Our understanding of the emission mechanism pulsars use isn't fantastic. While we know the basic ingredients - a powerful magnetic field, plasma in a corotating magnetosphere, etc. - things get a little hazy beyond that. A leading class of mechanisms involve radio emission by electron-positron pairs, which are in turn created by photons emitted by accelerating charged particles. The requirement that pairs be created in turn places constraints on the magnetic field, which is itself related to the pulsar's spin period $P$ and period time derivative $\dot{P}$.

As a pulsar spins down, eventually the above conditions cannot be satisfied, radio emission turns off, and the pulsar enters a graveyard of sorts in a $P$-$\dot{P}$ diagram. The critical line is referred to colloquially as the "death line", and its precise location and slope vary slightly based on your model of the cap around the pulsar's magnetic poles, where emission takes place. Chen & Ruderman 1993 present several different death lines based on different polar cap geometries and structures (although they plot theirs in terms of spin period and surface magnetic field, rather than period and period derivative).

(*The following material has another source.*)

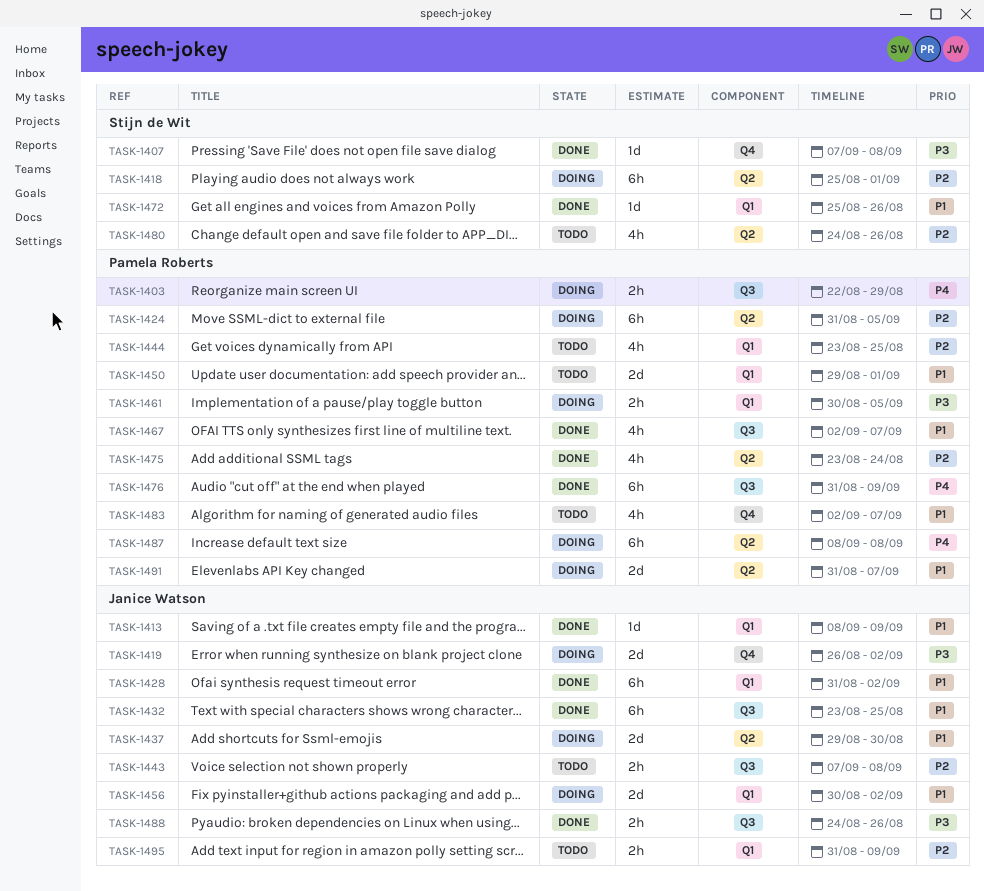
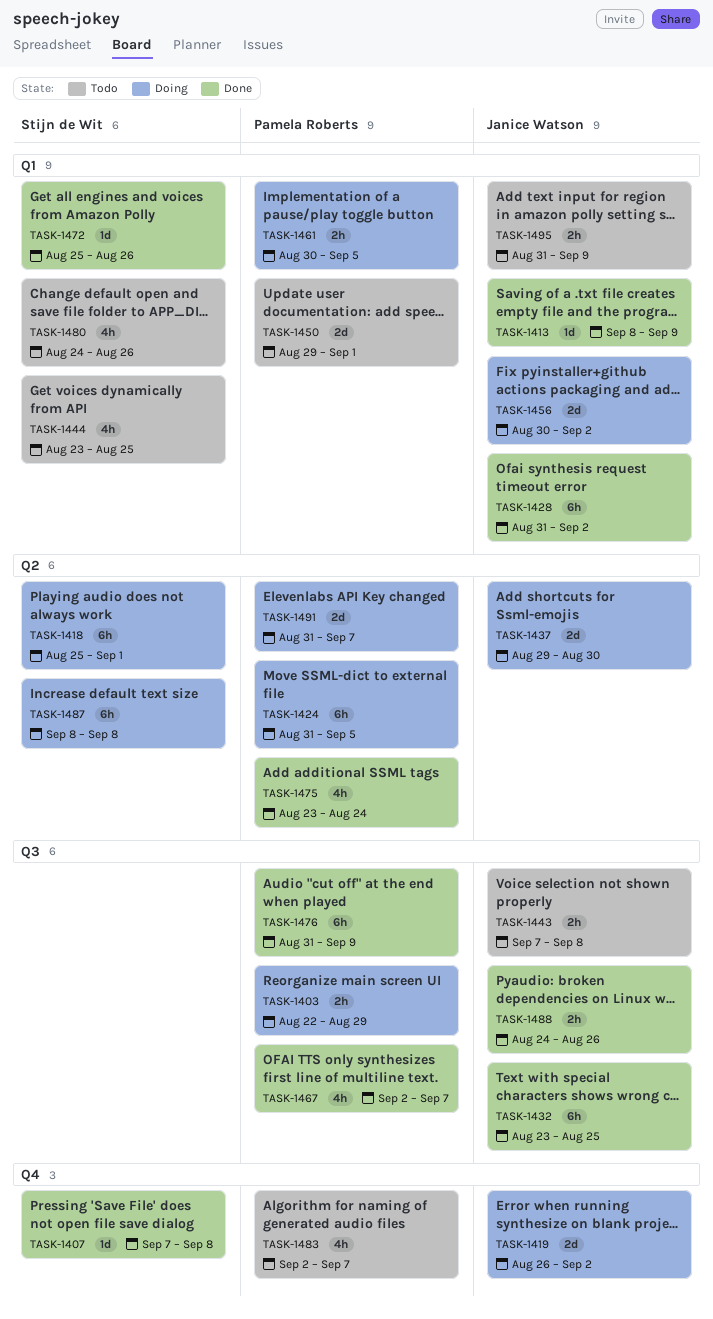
TASK-1444, owner: Pamela Roberts -> Stijn de Wit
TASK-1480, label: Q2 -> Q1
TASK-1487, owner: Pamela Roberts -> Stijn de Wit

Largely, the population of known pulsars fits this theory. That said, we have found a couple of pulsars under the death line. J0250+5854, the extremely slow-rotating pulsar (spin period 23.5 seconds) and J2144−3933 (8.5 seconds) really shouldn't be exhibiting radio emission. This means that either our assumption of the pair production emission mechanism is incorrect, or it's simply a bit more complicated.

(As a note: 10-100 million years is a bit low for some of the faster canonical - i.e. not re-spun up - pulsars, ones with periods of a few hundred milliseconds and low $\dot{P}$ values; these may last for up to ~1 billion years before emission turns off.)


$^{\dagger}$Emission in the radio part of the spectrum turns out to actually be pretty inefficient, and a lot of the spin-down energy is carried away at shorter wavelengths and higher energies.